Da miedo que Trump sea ciego a todo eso. Pero que esté consciente de eso da aún más miedo.
Varios republicanos que tienen tratos con él me dicen que es del todo imposible determinar cuándo sus declaraciones más ultrajantes y deplorables se deben a que se le cae la máscara o a que se la pone. Pues con Trump lo único que cuenta es la situación y el público. Y si el público indica su inclinación a aceptarlo, él recita las frases que le garantizan ese abrazo. No importa que el libreto esté lleno de odio. No importa que cause daños.
Trump elogia a Putin porque Putin a su vez lo elogia, o al menos eso supone. “Si él dice cosas buenas de mí, yo voy a decir cosas buenas de él”, le dijo a Matt Lauer en el foro.
Pero el cumplido en cuestión está abierto a debate. Como explicó recientemente Steven Lee Myers de The Times, la palabra que usó Putin para referirse a Trump en ruso no solo significa “brillante”, que es la interpretación de Trump, sino también “colorido” y “extravagante”.
Pero Trump solo escucha lo que quiere escuchar. Basa su consideración por los demás en la consideración que tengan con él. Juzga las acciones de los demás en términos de los beneficios que puedan acarrearle. Cuando ofende a los mismos senadores republicanos en cuya campaña de reelección él debería estar ayudando, lo hace por lo general debido a que no lo han bañado de elogios ni se arrodillan cuando él se les acerca. Ningún pecado es más grave que atentar contra la imagen de Donald Trump. Y ninguna causa es más noble que su elevación.
Desde hace tiempo se viene jactando de que tiene un plan para derrotar e EI. Pero se ha comprometido a no revelarlo porque Obama podría llevarlo a cabo y llevarse el crédito. Sigan ese razonamiento. Está diciendo, ¿qué importa si entre tanto se pierden vidas?, por lo menos el aumento en las encuestas no será para el presidente.
Por supuesto que no tiene ningún plan; es solo un fanfarrón cacareando sin estar poniendo. Por supuesto que no le importa que Putin pueda estar manipulando la elección presidencial de EEUU -cosa que en algún momento incluso fomentó- pues supone que esa manipulación lo va a favorecer a él.

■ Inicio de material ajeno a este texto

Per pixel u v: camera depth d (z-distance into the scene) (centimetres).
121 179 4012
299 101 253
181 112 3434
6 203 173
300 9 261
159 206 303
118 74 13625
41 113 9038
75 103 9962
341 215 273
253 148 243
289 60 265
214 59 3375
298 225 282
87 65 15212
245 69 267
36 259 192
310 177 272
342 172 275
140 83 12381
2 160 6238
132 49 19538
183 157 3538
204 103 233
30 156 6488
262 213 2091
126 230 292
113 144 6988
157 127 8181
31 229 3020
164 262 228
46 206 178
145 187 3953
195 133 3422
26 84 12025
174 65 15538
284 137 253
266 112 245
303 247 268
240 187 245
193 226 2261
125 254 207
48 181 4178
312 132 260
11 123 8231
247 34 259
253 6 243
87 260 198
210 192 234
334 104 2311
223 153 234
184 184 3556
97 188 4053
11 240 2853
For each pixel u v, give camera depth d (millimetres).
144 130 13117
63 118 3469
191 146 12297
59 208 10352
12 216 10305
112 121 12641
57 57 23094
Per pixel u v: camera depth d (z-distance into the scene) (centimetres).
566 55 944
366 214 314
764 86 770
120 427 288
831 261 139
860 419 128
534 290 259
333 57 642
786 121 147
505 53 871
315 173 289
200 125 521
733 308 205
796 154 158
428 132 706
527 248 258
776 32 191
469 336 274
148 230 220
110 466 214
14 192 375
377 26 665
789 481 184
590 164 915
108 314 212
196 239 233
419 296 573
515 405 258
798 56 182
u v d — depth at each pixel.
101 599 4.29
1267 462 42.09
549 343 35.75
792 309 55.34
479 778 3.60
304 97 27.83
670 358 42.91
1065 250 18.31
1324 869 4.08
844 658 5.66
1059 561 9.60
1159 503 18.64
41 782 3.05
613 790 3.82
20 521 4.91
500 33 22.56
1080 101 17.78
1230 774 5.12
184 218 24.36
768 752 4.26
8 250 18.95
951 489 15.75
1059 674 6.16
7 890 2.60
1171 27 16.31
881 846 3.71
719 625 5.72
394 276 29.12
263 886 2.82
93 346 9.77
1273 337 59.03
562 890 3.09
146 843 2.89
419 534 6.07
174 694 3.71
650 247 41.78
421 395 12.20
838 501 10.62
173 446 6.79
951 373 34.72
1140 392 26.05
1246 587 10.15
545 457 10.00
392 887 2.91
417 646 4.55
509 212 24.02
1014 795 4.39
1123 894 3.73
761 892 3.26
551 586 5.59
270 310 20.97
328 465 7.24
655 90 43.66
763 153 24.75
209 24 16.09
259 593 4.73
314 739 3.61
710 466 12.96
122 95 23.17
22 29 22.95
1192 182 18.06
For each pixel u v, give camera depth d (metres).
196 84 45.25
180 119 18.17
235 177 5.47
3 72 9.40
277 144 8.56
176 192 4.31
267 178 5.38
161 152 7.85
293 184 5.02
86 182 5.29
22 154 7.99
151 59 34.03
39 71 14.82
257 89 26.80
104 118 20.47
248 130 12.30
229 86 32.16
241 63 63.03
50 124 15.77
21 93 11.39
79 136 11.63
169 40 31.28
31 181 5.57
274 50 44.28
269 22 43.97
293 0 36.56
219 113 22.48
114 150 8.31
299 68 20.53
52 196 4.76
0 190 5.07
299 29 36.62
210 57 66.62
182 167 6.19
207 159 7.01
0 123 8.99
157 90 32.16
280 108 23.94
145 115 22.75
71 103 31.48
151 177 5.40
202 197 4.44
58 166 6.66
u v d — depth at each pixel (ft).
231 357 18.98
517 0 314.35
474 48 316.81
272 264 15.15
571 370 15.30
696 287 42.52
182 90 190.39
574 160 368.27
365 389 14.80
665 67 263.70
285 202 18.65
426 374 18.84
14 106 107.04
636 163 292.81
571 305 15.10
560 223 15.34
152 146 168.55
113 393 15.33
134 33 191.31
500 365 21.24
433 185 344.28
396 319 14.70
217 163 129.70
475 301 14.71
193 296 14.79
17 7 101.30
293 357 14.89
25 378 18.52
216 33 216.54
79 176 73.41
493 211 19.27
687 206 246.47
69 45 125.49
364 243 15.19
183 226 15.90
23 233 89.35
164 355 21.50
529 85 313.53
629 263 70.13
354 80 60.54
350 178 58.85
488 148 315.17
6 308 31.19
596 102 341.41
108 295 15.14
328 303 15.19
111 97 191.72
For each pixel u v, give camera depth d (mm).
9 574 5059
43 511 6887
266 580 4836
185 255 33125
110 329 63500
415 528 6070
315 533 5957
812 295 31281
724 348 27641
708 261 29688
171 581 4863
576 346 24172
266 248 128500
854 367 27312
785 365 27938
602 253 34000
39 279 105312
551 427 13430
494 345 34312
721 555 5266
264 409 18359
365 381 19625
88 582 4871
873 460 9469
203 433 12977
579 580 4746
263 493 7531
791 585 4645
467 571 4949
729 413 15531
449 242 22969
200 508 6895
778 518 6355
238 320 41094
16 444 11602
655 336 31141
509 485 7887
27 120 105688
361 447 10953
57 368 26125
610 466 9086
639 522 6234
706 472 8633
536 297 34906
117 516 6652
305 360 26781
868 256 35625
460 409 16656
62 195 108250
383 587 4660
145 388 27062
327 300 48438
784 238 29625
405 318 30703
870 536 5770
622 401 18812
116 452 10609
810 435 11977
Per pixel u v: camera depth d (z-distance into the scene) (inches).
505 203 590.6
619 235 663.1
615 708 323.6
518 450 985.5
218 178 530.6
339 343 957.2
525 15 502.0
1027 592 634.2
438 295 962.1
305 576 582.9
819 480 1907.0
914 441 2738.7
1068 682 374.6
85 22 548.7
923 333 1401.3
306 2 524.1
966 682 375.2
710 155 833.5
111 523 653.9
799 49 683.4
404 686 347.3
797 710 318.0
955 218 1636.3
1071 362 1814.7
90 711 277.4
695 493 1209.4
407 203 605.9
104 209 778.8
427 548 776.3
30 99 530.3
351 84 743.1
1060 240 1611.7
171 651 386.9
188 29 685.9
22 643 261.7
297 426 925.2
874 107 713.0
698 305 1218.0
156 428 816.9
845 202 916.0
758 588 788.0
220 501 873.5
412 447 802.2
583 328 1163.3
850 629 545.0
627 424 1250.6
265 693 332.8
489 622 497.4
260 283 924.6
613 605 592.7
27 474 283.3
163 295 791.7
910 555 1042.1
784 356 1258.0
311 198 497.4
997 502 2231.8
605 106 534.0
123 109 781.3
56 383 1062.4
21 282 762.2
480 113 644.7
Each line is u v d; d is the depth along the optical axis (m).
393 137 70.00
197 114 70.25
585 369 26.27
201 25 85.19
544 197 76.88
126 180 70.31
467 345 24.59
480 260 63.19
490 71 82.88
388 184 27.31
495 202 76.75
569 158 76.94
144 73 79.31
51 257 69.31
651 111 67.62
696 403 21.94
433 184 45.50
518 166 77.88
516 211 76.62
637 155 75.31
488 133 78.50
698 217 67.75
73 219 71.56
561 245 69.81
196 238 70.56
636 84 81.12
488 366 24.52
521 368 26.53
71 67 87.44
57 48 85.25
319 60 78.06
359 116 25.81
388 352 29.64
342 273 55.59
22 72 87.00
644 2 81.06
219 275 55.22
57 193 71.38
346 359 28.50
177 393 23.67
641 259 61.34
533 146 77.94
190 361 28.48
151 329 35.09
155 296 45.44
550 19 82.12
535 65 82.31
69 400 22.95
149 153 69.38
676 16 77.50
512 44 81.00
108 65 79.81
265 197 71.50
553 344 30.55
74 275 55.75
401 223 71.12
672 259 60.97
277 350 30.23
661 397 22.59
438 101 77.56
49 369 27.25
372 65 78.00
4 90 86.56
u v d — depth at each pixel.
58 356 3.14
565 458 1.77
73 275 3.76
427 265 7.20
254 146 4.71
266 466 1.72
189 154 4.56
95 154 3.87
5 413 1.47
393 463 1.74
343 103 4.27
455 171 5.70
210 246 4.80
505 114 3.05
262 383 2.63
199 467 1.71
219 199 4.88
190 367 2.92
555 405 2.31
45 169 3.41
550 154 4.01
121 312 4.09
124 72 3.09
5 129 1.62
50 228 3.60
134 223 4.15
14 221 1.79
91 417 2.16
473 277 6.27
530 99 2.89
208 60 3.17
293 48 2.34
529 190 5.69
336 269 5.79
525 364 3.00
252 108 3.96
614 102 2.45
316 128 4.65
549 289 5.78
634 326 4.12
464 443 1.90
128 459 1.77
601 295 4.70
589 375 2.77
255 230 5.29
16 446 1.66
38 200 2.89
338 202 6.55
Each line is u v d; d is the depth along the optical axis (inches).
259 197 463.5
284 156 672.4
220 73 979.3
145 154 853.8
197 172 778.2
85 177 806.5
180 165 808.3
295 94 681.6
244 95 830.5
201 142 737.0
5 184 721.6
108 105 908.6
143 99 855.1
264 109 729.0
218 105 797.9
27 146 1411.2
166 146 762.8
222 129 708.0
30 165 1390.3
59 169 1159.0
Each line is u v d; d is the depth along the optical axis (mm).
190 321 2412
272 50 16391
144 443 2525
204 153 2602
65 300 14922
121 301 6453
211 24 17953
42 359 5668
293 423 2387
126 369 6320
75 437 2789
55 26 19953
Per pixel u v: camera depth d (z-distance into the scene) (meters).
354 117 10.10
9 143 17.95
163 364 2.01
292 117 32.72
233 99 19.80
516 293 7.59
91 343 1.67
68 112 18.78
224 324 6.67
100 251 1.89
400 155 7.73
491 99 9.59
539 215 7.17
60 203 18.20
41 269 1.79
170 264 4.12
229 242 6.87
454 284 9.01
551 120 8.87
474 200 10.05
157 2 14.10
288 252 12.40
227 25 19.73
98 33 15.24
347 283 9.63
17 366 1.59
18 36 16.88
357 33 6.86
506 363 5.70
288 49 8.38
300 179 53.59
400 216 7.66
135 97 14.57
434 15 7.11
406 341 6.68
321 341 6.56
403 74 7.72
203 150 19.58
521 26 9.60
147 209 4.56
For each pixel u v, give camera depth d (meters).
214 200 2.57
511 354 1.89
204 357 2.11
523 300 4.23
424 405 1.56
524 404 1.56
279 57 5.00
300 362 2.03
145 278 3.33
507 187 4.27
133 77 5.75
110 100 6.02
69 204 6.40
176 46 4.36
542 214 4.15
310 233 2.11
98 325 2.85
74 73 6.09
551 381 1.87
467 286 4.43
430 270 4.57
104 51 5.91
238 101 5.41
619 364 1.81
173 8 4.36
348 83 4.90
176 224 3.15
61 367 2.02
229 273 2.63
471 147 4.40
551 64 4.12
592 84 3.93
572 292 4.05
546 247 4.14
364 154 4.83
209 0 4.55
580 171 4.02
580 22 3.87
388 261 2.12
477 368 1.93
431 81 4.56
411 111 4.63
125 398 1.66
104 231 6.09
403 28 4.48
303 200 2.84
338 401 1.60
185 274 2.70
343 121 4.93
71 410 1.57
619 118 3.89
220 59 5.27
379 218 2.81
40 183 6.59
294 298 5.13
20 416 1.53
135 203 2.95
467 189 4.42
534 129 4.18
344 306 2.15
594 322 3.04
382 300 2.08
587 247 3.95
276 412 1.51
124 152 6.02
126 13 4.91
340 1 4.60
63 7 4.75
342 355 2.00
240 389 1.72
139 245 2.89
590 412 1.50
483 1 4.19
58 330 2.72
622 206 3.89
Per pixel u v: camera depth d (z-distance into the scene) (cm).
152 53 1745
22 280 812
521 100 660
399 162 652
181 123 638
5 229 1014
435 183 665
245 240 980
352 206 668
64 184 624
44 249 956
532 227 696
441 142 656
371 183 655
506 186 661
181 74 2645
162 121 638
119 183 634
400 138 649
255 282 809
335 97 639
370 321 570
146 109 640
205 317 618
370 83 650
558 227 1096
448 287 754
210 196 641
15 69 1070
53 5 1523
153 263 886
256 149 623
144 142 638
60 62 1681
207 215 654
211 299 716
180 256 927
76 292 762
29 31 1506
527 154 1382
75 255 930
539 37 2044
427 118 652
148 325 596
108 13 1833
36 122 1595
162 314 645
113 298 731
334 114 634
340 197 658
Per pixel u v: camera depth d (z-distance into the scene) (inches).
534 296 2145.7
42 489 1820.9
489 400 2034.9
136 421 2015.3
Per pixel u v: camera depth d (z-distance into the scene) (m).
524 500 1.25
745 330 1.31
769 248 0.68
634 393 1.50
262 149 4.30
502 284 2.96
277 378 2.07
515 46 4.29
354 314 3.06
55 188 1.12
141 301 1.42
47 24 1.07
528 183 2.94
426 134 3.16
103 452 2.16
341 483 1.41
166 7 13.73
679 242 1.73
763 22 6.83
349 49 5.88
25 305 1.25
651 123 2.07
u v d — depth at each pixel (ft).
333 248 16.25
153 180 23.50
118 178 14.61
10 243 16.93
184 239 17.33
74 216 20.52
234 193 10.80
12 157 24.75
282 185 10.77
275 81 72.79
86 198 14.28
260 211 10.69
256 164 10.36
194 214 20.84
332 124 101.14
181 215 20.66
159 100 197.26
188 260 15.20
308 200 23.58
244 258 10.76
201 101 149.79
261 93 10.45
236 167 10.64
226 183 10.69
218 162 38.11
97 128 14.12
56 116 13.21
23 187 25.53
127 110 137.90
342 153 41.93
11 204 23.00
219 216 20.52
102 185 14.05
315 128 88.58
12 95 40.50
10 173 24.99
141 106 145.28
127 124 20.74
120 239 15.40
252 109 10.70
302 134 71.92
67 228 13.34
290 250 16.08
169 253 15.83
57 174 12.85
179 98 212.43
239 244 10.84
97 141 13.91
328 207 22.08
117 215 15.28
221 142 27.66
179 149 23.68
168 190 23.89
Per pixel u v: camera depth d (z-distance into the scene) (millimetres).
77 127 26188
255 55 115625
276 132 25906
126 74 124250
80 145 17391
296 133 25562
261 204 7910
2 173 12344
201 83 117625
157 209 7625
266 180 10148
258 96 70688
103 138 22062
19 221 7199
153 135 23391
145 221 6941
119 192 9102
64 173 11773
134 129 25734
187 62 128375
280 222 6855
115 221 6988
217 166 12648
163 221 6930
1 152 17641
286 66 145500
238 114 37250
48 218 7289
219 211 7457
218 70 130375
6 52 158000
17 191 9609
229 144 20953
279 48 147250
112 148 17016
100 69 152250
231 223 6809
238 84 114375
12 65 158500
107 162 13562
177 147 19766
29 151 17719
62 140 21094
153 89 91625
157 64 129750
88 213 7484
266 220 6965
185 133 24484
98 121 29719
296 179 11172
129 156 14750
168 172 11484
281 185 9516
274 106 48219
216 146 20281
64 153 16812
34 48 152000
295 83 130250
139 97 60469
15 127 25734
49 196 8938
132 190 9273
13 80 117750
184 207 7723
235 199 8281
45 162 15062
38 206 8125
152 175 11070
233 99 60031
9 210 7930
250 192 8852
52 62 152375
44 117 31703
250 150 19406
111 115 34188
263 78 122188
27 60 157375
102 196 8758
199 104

Se haría pasar por fascista si ese fuera el camino al trono. Tejería las historias más ridículas si esas mentiras le abrieran la puerta. Y, en caso de que llegara, proclamaría ese triunfo como evidencia misma de que es valioso. Y después haría cualquier cosa que fuera necesaria para seguir sintiéndose tan afirmado como él quiere y tan invulnerable como lo necesite. El rating es la rectitud y él ha encontrado su modelo en el Kremlin, ¡quién lo diría! Ochenta y dos por ciento o nada.